The sectors with the greatest compliance risk in Las Palmas are hospitality and tourism — processing of international guest data, CCTV in premises and use of booking management platforms —, private clinics and health centres handling special category data, advisory firms and professional offices acting as data processors on behalf of third parties, residents' associations in tourist developments, and e-commerce businesses serving European customers. The Government of the Canary Islands and the Cabildo de Gran Canaria are also driving digitalisation projects — e-government, shared electronic health records, tourism management platforms — in which private collaborators must comply with GDPR requirements as data processors.

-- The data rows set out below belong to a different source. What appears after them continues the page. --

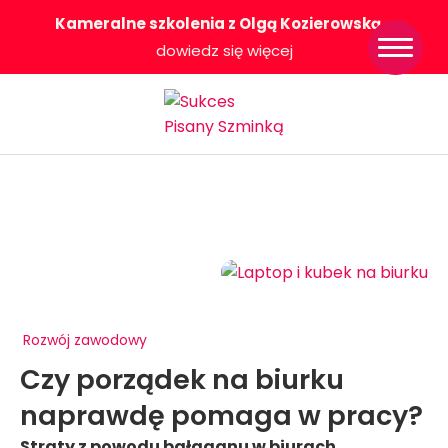
Kameralne szkolenia z Olgą Kozierowską
-
Strona główna
dowiedz się więcej
Konkurs Sukces
Pisany Szminką
Sklep
Wsparcie dla
Ciebie
O nas
Współpracujemy
WłączeniPlus
Rozwój zawodowy
Czy porządek na biurku
naprawdę pomaga w pracy?
Straty z powodu bałaganu w biurach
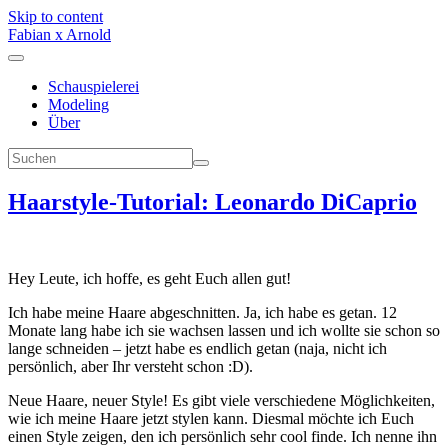
Skip to content
Fabian x Arnold
Schauspielerei
Modeling
Über
Haarstyle-Tutorial: Leonardo DiCaprio
Hey Leute, ich hoffe, es geht Euch allen gut!
Ich habe meine Haare abgeschnitten. Ja, ich habe es getan. 12
Monate lang habe ich sie wachsen lassen und ich wollte sie schon so
lange schneiden – jetzt habe es endlich getan (naja, nicht ich
persönlich, aber Ihr versteht schon :D).
Neue Haare, neuer Style! Es gibt viele verschiedene Möglichkeiten,
wie ich meine Haare jetzt stylen kann. Diesmal möchte ich Euch
einen Style zeigen, den ich persönlich sehr cool finde. Ich nenne ihn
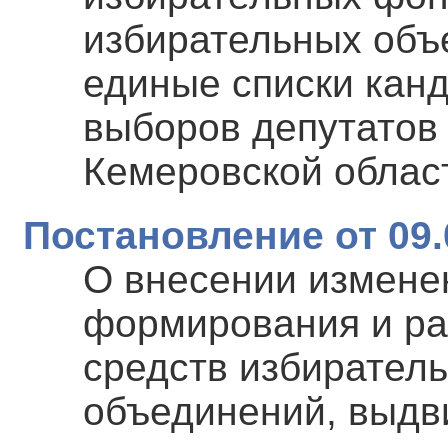
избирательных объ
единые списки кан
выборов депутатов
Кемеровской област
Постановление от 09.
О внесении измене
формирования и р
средств избирател
объединений, выдв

Summum Consultoría delivers data protection services in Las Palmas primarily on a remote basis, using video calls for the gap analysis and planning phases, secure platforms for document exchange, and continuous support. For more complex projects — on-site audits, face-to-face team training, implementation of physical security measures — we arrange targeted visits. This model allows Canarian businesses to access expert guidance without the travel costs associated with a consultancy that maintains a permanent physical presence. We have been supporting organisations on data protection matters since 2007, and since the GDPR entered into force, guiding them through Regulation compliance; our experience in the tourism sector enables us to bring a practical, island-adapted approach to every engagement.